As for the bill supported by Rothfus, the National Law Review says it could actually speed up the pace of community and regional bank mergers by raising the threshold for "enhanced prudential standards" applied to big banks from $50 billion to $250 billion.
"The increase in this threshold is especially important because it may spark renewed interest in [merger and acquisition] opportunities among regional banks that have carefully managed growth to avoid crossing $50 billion or that have otherwise been reluctant to pursue transactions in light of the significant regulatory scrutiny that has accompanied applications by large acquirors," the Law Review reports.

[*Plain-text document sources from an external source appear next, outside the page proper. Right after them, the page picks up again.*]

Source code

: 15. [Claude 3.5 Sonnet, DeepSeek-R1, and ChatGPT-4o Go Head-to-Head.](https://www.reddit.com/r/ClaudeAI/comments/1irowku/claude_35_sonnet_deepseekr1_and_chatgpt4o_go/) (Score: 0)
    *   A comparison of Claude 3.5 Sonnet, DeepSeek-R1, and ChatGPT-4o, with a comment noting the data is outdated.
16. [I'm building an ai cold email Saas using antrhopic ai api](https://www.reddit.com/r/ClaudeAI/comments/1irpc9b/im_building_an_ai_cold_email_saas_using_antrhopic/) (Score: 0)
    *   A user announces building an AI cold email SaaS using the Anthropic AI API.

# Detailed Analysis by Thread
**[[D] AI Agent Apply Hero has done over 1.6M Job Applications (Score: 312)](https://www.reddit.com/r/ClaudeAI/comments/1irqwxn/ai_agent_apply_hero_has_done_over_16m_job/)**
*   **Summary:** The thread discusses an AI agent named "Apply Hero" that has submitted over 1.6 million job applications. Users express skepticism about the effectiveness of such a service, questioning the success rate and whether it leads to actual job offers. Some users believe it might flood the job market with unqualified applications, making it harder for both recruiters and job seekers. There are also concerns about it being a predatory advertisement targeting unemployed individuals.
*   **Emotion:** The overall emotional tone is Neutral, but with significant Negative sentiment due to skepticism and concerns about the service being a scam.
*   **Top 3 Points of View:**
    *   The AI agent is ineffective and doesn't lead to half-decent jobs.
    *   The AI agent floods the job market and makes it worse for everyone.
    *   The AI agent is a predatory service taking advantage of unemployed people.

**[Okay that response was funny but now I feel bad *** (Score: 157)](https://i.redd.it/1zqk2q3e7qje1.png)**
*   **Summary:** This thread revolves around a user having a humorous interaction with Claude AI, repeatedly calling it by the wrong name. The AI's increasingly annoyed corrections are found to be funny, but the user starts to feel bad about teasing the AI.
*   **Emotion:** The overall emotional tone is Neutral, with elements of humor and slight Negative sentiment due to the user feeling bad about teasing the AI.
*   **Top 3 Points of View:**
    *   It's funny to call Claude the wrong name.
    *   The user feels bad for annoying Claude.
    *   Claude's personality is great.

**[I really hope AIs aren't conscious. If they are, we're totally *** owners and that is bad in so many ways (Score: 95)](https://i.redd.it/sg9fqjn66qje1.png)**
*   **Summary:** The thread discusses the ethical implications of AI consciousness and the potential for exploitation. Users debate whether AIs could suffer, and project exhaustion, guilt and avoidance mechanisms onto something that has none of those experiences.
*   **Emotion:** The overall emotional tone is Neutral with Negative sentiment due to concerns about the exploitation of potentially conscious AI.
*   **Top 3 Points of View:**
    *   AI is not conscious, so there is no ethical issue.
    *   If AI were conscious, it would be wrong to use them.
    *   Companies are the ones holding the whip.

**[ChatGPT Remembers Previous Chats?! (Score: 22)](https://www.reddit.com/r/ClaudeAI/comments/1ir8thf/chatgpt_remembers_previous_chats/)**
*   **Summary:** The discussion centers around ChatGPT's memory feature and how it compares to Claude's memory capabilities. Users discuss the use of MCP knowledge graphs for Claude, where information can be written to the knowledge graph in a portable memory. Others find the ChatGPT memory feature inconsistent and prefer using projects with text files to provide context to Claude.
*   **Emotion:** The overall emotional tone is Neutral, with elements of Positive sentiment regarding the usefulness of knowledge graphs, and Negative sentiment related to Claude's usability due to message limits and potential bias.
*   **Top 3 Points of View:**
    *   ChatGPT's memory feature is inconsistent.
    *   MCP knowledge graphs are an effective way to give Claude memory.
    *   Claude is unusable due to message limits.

Rothfus said, "Since the end of the financial crisis, we have seen an average of one community bank or credit union disappear every day."
His statement is supported by data for that timeframe from both the FDIC and National Credit Union Administration. Since the third quarter of 2009, America lost 2,141 community banks and 2,118 credit unions. That’s 4,259 financial institutions total. Over roughly eight years, that’s 486 per year or roughly 1.4 per day.
However, some banks "disappeared" due to voluntary consolidation, something that has been happening for 30 years, and not always as a direct result of Dodd-Frank.
Therefore, Rothfus’ claim — given its context — is Mostly True.